1st October 2018 it seems to have come around so quickly. This morning when I realised it was the first of the month it hit me like a tonne of bricks! I saw a photo which read “I am the face I am 1 in 4” I burst in to tears. It’s really upsetting that rather than saying it’s Violets birthday month Im saying those words. Only to realise it’s the month Violet was born. Her due date and her first birthday.

This time last year I had finished work and was preparing to welcome a new member to the team. We had family and friends visit us just before her hopefully ‘big day’ not realising that Violet’s big day would be slightly different. I was aware that October marked pregnancy and infant loss awareness as my friends little girl was born sleeping the year before Violet in October 2016 it made me more cautious to get everything checked whilst pregnant and in labour but not knowing that I was also going to walk this path anyway no matter how cautious I was.

When I woke this morning, thoughts of sadness, emptiness and heartache filled my mind. What should I be doing right now? I should be off on maternity leave, I should be walking down the road with Violet in the pram. I should be having sleepless night, I should be going to play groups and interacting with new mums. My holiday which I’m currently on now should be filled with her laugh, her little smiling face, she would be crawling about in her little swimsuit and matching hat that our friend bought (which is gorgeous and covered in bright pink and purple flowers it makes me smile every time I look at it!) these are the things that people don’t see.

I’ve met so many new parents, parents who are going through baby loss, parents who have children, parents who are currently pregnant and parents who have lost older children and I can’t thank them enough for the support they have provided but also for the support we’ve all given to each other. But I can admit it’s not the way I had planned in fact it’s not the way any of us planned.

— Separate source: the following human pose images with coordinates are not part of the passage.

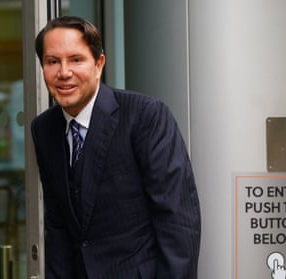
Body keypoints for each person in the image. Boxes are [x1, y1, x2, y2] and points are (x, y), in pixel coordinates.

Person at [31, 16, 201, 279]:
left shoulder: (145, 116)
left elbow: (177, 220)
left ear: (99, 64)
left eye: (76, 59)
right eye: (53, 61)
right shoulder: (43, 129)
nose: (64, 72)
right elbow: (58, 225)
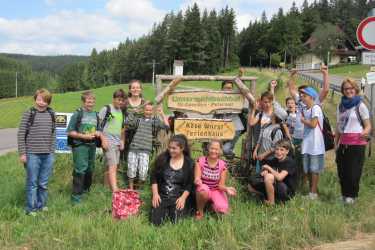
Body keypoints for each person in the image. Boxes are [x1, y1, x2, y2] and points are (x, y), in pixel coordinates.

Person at [17, 89, 56, 215]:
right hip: (32, 154)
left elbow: (53, 133)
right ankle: (31, 208)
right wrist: (22, 153)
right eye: (39, 99)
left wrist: (52, 152)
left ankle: (41, 205)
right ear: (35, 99)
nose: (41, 103)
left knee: (43, 183)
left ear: (48, 102)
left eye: (44, 100)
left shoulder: (51, 114)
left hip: (48, 155)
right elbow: (21, 134)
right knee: (32, 183)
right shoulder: (29, 113)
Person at [67, 91, 108, 204]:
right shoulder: (78, 114)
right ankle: (76, 198)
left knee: (90, 168)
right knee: (80, 169)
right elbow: (70, 132)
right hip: (80, 146)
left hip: (92, 146)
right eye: (88, 100)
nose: (91, 102)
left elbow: (99, 129)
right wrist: (83, 136)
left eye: (93, 100)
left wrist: (99, 133)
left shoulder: (96, 115)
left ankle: (86, 191)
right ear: (83, 101)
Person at [335, 78, 372, 204]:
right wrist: (336, 144)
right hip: (343, 143)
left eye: (351, 88)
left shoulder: (360, 105)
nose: (349, 91)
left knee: (353, 171)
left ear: (355, 89)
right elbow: (338, 126)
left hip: (357, 143)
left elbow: (368, 125)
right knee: (342, 171)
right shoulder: (341, 106)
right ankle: (344, 194)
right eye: (346, 89)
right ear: (343, 91)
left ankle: (352, 196)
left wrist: (364, 132)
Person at [150, 134, 194, 226]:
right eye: (169, 147)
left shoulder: (189, 163)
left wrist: (183, 198)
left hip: (178, 197)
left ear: (182, 148)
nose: (171, 150)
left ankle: (173, 211)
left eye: (174, 148)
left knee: (176, 222)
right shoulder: (162, 158)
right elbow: (154, 177)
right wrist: (155, 194)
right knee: (155, 222)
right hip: (162, 196)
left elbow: (190, 184)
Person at [125, 102, 170, 190]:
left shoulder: (155, 122)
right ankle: (131, 189)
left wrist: (162, 114)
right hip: (134, 148)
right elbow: (127, 122)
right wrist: (133, 112)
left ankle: (138, 189)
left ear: (153, 111)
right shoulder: (138, 120)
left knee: (143, 172)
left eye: (150, 110)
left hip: (146, 150)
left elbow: (167, 127)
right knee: (131, 170)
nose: (148, 112)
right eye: (146, 110)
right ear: (143, 110)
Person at [194, 140, 237, 219]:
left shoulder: (222, 165)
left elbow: (221, 186)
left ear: (220, 150)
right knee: (204, 189)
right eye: (212, 148)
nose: (214, 151)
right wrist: (197, 180)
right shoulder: (200, 161)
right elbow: (197, 177)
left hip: (216, 190)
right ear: (208, 149)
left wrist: (227, 189)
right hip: (203, 189)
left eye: (216, 149)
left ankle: (212, 206)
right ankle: (200, 212)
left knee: (223, 211)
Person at [248, 139, 297, 205]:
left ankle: (271, 202)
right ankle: (266, 195)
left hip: (286, 191)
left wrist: (269, 169)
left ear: (287, 151)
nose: (279, 152)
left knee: (269, 177)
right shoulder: (275, 160)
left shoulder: (289, 162)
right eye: (277, 149)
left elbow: (280, 177)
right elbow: (264, 167)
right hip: (276, 186)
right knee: (250, 186)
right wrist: (265, 170)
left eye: (282, 150)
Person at [299, 87, 325, 200]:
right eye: (301, 95)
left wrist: (304, 121)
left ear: (311, 97)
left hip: (315, 144)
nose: (301, 97)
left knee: (314, 169)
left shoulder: (316, 108)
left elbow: (314, 124)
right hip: (307, 143)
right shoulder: (306, 109)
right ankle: (311, 191)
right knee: (308, 169)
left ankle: (313, 193)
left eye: (304, 95)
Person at [99, 89, 126, 192]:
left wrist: (122, 141)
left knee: (109, 166)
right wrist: (103, 140)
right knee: (113, 165)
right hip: (108, 142)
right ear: (114, 99)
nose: (120, 102)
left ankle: (106, 188)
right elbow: (100, 126)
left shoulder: (120, 112)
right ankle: (115, 189)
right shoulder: (107, 109)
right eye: (118, 100)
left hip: (117, 143)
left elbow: (122, 128)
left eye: (122, 101)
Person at [214, 80, 245, 159]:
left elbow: (242, 89)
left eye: (230, 88)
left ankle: (231, 159)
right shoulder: (218, 99)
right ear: (222, 89)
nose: (228, 90)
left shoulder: (235, 98)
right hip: (222, 129)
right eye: (226, 88)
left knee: (225, 149)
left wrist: (241, 78)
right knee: (214, 147)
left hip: (235, 128)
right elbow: (215, 115)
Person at [122, 80, 147, 161]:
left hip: (141, 136)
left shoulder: (145, 103)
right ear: (130, 90)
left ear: (140, 89)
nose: (135, 89)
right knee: (126, 158)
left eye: (137, 87)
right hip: (126, 135)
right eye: (133, 88)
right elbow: (120, 118)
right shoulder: (125, 103)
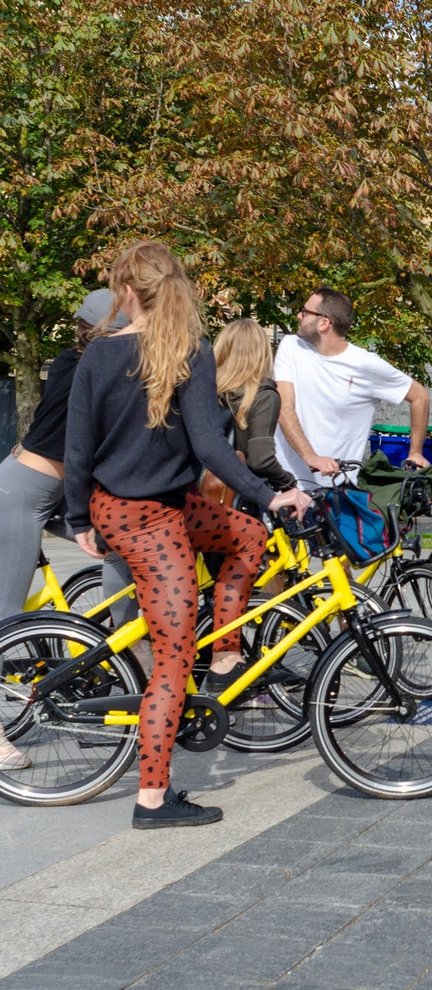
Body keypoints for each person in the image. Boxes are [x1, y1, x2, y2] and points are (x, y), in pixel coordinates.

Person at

For most who haven’t lost or have children it’s something you can never imagine. I know I couldn’t before having Violet, I couldn’t even imagine what it would be like or to go through or on a daily basis.

October for me will never be the same it will be a month of heartache but also a month of love and remembering our daughter to celebrate her birthday. I hope one day it gets easier for me and for all the other bereaved parents.

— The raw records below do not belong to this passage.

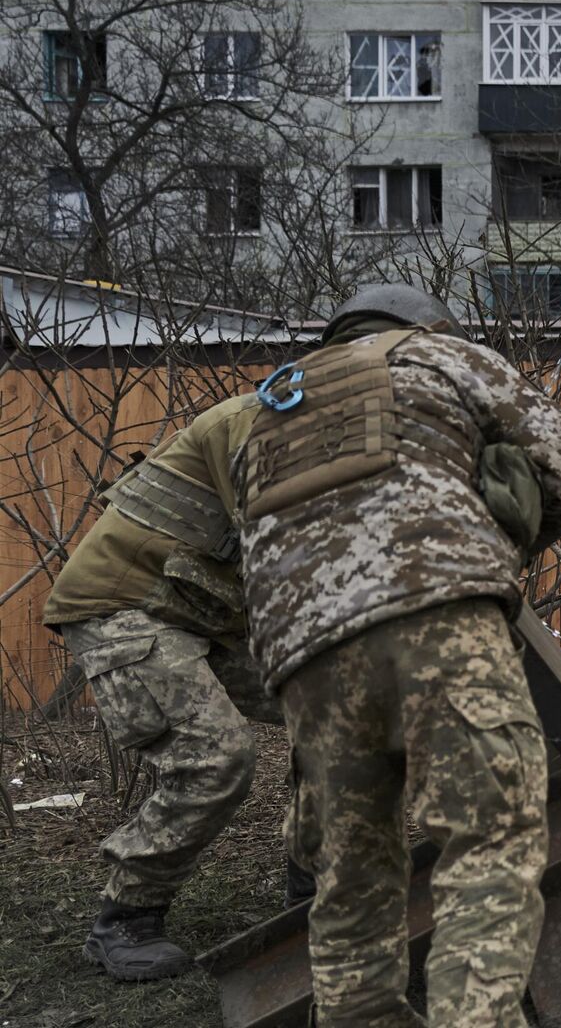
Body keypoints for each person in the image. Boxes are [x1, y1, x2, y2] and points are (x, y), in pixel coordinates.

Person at [239, 284, 561, 1026]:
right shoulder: (439, 355)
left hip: (303, 653)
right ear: (429, 325)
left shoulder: (271, 409)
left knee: (350, 875)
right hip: (437, 610)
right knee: (488, 841)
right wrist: (507, 528)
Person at [42, 392, 298, 981]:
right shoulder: (265, 419)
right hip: (124, 603)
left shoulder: (349, 423)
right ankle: (127, 918)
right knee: (217, 756)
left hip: (200, 608)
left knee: (339, 709)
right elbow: (282, 540)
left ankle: (315, 882)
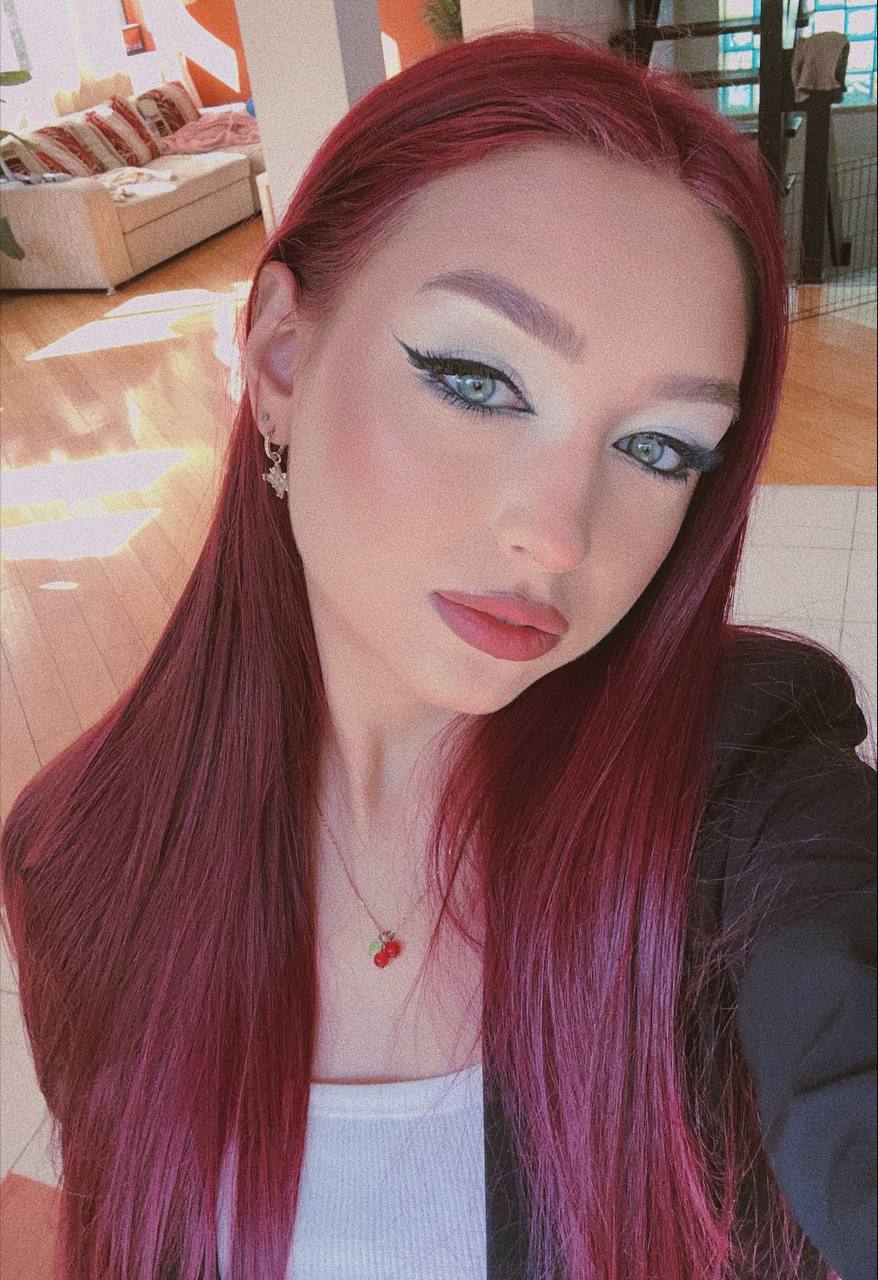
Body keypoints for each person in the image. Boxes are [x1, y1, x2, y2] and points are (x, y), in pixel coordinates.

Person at [1, 26, 875, 1280]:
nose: (556, 534)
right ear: (280, 355)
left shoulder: (742, 803)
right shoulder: (82, 863)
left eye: (657, 447)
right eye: (474, 378)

I want to say thank you to all the support I’ve had from the baby loss community and the amazing parents I’ve met through out my journey who will make the month of October and every day easier as the years go on. It’s crazy to think that all the parents I’ve spoken to who I’ve never met I can message and say “I’m having a tough time” they know exactly what it’s like or say the ‘right’ things.

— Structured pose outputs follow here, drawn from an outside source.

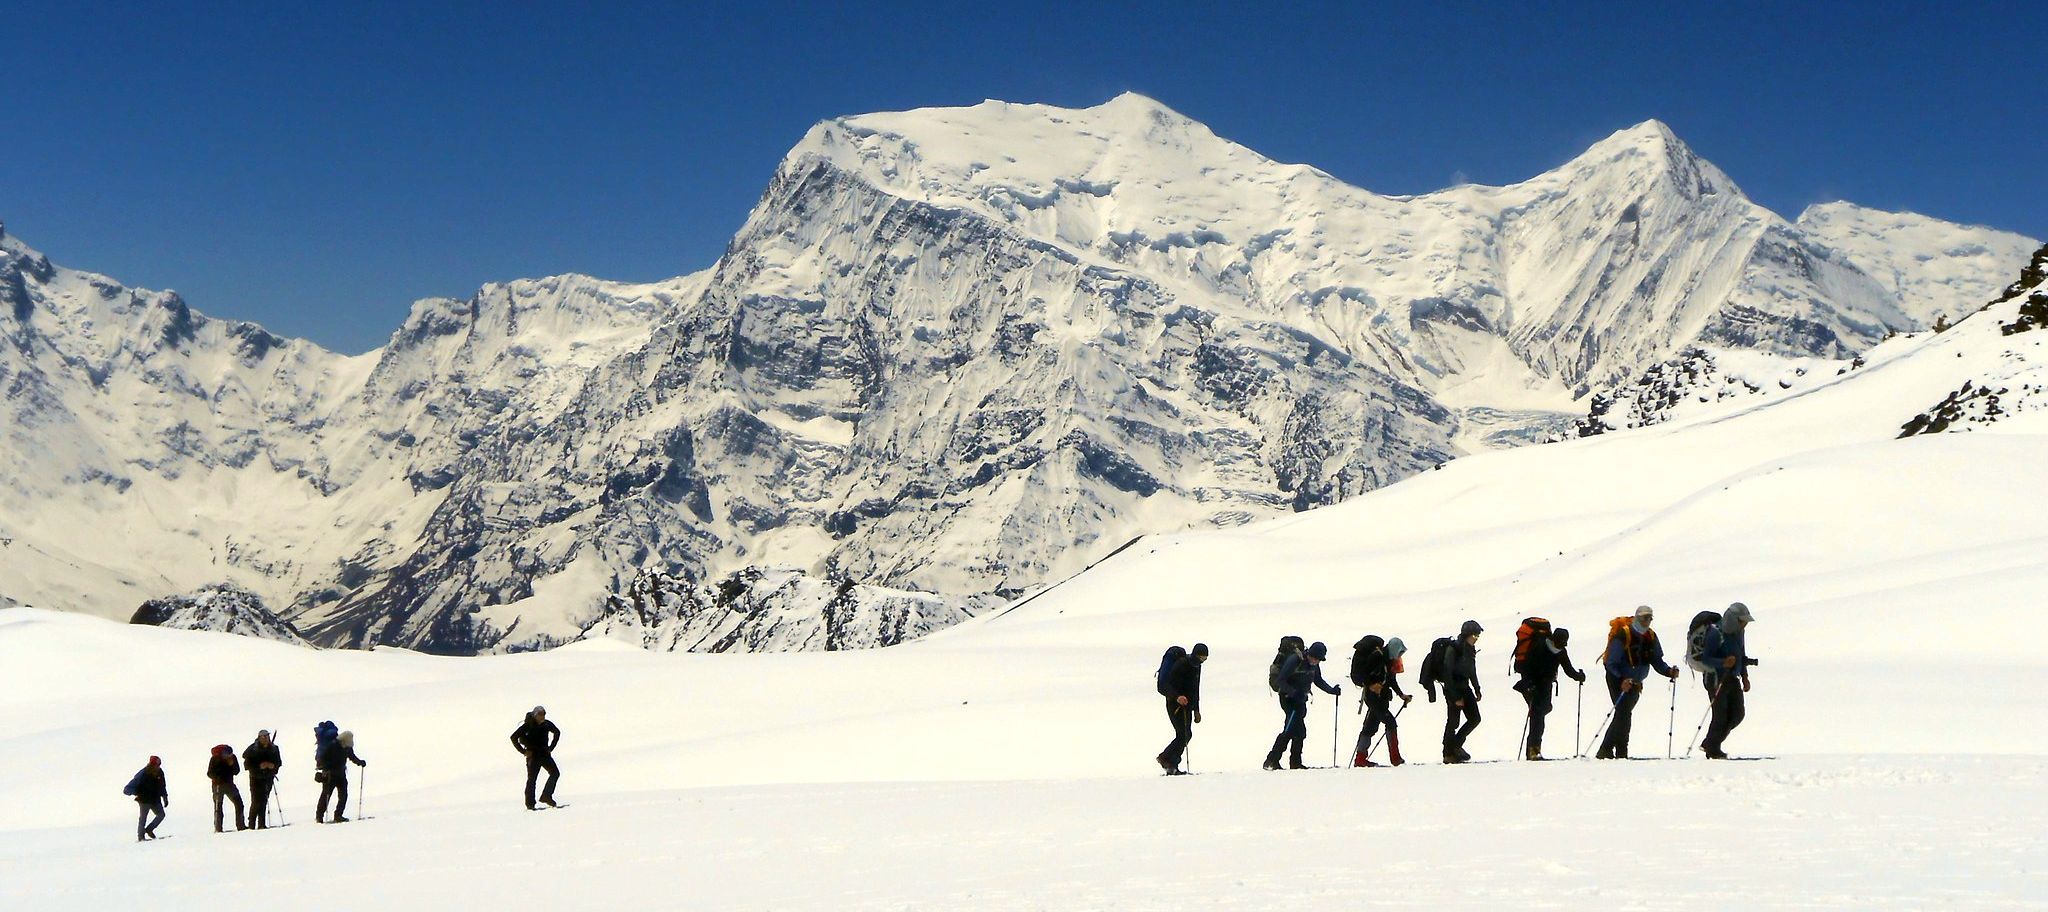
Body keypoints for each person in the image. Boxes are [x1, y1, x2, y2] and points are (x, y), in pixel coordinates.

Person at [1598, 606, 1680, 759]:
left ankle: (1613, 750)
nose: (1647, 621)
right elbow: (1611, 662)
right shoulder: (1624, 634)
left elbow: (1656, 660)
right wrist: (1622, 679)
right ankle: (1611, 750)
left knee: (1624, 714)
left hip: (1635, 682)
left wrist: (1668, 671)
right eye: (1644, 617)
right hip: (1617, 680)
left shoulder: (1651, 636)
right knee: (1623, 714)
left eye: (1649, 618)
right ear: (1637, 617)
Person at [1265, 641, 1341, 770]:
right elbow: (1280, 680)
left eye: (1318, 660)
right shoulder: (1295, 660)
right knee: (1291, 729)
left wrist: (1331, 690)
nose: (1315, 661)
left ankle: (1294, 763)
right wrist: (1295, 693)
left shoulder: (1314, 665)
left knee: (1299, 731)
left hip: (1300, 701)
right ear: (1309, 653)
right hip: (1288, 698)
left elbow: (1318, 680)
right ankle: (1272, 760)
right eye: (1314, 658)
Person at [1515, 627, 1588, 760]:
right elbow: (1527, 667)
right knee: (1538, 717)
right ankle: (1533, 751)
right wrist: (1529, 685)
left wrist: (1579, 676)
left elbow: (1568, 669)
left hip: (1545, 686)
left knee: (1543, 712)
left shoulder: (1560, 651)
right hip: (1533, 686)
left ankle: (1533, 750)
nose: (1562, 645)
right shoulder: (1539, 646)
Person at [1698, 602, 1757, 759]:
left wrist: (1744, 676)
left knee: (1738, 714)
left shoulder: (1739, 633)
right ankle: (1713, 749)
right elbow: (1706, 659)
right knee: (1720, 716)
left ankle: (1710, 743)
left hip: (1732, 677)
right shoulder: (1715, 633)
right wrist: (1722, 663)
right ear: (1733, 619)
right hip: (1716, 678)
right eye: (1741, 621)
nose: (1744, 624)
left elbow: (1741, 654)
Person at [1350, 636, 1412, 767]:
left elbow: (1391, 680)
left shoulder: (1388, 660)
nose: (1400, 655)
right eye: (1400, 652)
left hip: (1381, 697)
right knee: (1390, 722)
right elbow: (1365, 674)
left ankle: (1360, 759)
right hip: (1373, 697)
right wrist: (1371, 685)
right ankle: (1395, 758)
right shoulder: (1377, 657)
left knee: (1370, 727)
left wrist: (1401, 694)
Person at [1157, 644, 1207, 774]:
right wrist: (1177, 697)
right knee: (1184, 734)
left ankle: (1170, 763)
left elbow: (1195, 688)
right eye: (1201, 658)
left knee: (1185, 734)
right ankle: (1167, 759)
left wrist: (1196, 709)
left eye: (1204, 659)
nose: (1201, 661)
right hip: (1175, 704)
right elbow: (1167, 685)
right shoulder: (1181, 664)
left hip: (1187, 705)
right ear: (1195, 654)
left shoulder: (1197, 666)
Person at [1442, 621, 1484, 763]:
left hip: (1465, 687)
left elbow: (1472, 671)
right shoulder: (1454, 649)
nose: (1476, 638)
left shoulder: (1470, 650)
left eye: (1478, 635)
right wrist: (1455, 696)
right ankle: (1448, 753)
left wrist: (1477, 688)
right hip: (1453, 688)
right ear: (1466, 634)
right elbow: (1447, 673)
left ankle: (1456, 746)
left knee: (1475, 718)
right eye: (1474, 635)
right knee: (1453, 722)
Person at [510, 706, 563, 809]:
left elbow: (557, 732)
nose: (542, 716)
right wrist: (524, 751)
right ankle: (530, 804)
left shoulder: (546, 724)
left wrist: (551, 747)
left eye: (544, 714)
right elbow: (513, 737)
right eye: (540, 714)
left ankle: (546, 796)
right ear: (535, 715)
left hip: (544, 754)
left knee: (555, 773)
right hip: (533, 756)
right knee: (532, 779)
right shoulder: (528, 725)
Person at [315, 730, 367, 823]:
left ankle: (338, 815)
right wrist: (326, 768)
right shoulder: (333, 745)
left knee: (343, 795)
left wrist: (360, 762)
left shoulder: (347, 747)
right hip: (330, 775)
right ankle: (320, 816)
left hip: (340, 774)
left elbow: (352, 757)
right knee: (326, 795)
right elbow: (323, 759)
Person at [242, 730, 283, 829]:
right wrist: (259, 766)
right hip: (255, 778)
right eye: (263, 737)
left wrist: (272, 766)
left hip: (268, 777)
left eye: (267, 736)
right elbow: (247, 765)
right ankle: (252, 823)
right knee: (256, 801)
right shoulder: (252, 749)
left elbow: (279, 762)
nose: (265, 738)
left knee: (264, 800)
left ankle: (261, 824)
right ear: (259, 738)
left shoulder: (274, 748)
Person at [125, 756, 168, 841]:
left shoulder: (160, 772)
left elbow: (162, 786)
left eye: (159, 765)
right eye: (157, 765)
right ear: (152, 765)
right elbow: (128, 788)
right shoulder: (143, 773)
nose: (158, 767)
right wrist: (137, 793)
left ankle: (149, 829)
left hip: (155, 799)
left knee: (161, 815)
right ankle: (141, 837)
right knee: (143, 818)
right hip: (144, 800)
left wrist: (165, 797)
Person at [206, 744, 247, 832]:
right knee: (218, 807)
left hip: (229, 784)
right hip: (218, 785)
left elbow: (236, 771)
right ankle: (218, 828)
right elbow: (210, 773)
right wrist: (218, 776)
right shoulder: (215, 759)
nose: (228, 755)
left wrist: (232, 765)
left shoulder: (232, 758)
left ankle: (240, 826)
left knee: (238, 804)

To many babies have been taken too soon it’s heartbreaking and actually shocking to see the numbers of babies, infants and children who have passed away either before birth, during birth or after.

Baby loss and infant loss is still a massive taboo subject and it’s really frustrating. It’s so much more popular than people think, I follow nearly 2k accounts on social media and 80% is a parent losing a child or baby. When it’s put this way it’s a lot more than I thought and more than people expect. This is my account alone just think how many more parents are out there? It’s sad knowing that we are in this ‘category’ because I Am the face I AM 1 in 4′.

It’s essential to keep raising awareness of Stillbirths, miscarriages, baby loss and infant loss the more awareness is raised the more things will be changed not only in health practice’s and hospitals but in the way general public speak out about it.

Please share this post but also taken a moment this month to remember all the babies who sadly passed away.

This month especially I will be remembering all the babies and children taken too soon and all the angels I know that are up there with Violet watching down on us.

Violet I love you and I promise to make this month and your first birthday extra special.